刀剣乱舞/Manus in manu~手に手をとって~
第23章 バレンタインデー
バレンタイン前日。
兼さんが頑張ってくれたおかげで仕事はスムーズである。
そして今時間は15時。クッキー生地の寝かせる時間も考えたら今から生地作りをしないと。夕方になると夕餉の準備で厨は慌ただしくなるので、その前に終わらせなければ。
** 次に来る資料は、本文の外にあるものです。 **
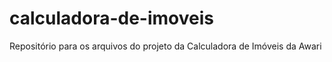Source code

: # calculadora-de-imoveis
Repositório para os arquivos do projeto da Calculadora de Imóveis da Awari

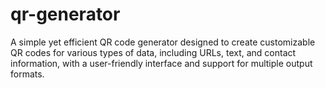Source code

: # qr-generator
A simple yet efficient QR code generator designed to create customizable QR codes for various types of data, including URLs, text, and contact information, with a user-friendly interface and support for multiple output formats.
兼さんに断りを入れて、厨に行くと誰かがいる気配がした。そっと戸を開けると
「光忠…」
「主ちゃん?」
定例会議から戻った後、何度か顔は合わせてはいたがすれ違っててなかなか話す時間がなかった。
なんだか久しぶりだ。
「光忠、どうしたの?」
「ああ、夕餉の準備をね」
「そっか、いつも美味しい御飯を有り難うね」
ご飯の下ごしらえをしていたみたいで、光忠は手元のお肉にラップをかけて、冷蔵庫に閉まった。
「明日の準備かい?」
「あ、うん…」
なんだか照れくさい。
「今年は伽羅ちゃんに本命チョコを渡すのかな」
「光忠も…私の気持ちに気付いてたんだってね」
「鶴さんに聞いた?まあね!僕と主ちゃんは、山姥切くんの次に長い付き合いだからね」
「その…、ありがとう」
光忠は少し驚いた感じで、僕は何もしてないよ、と答えた。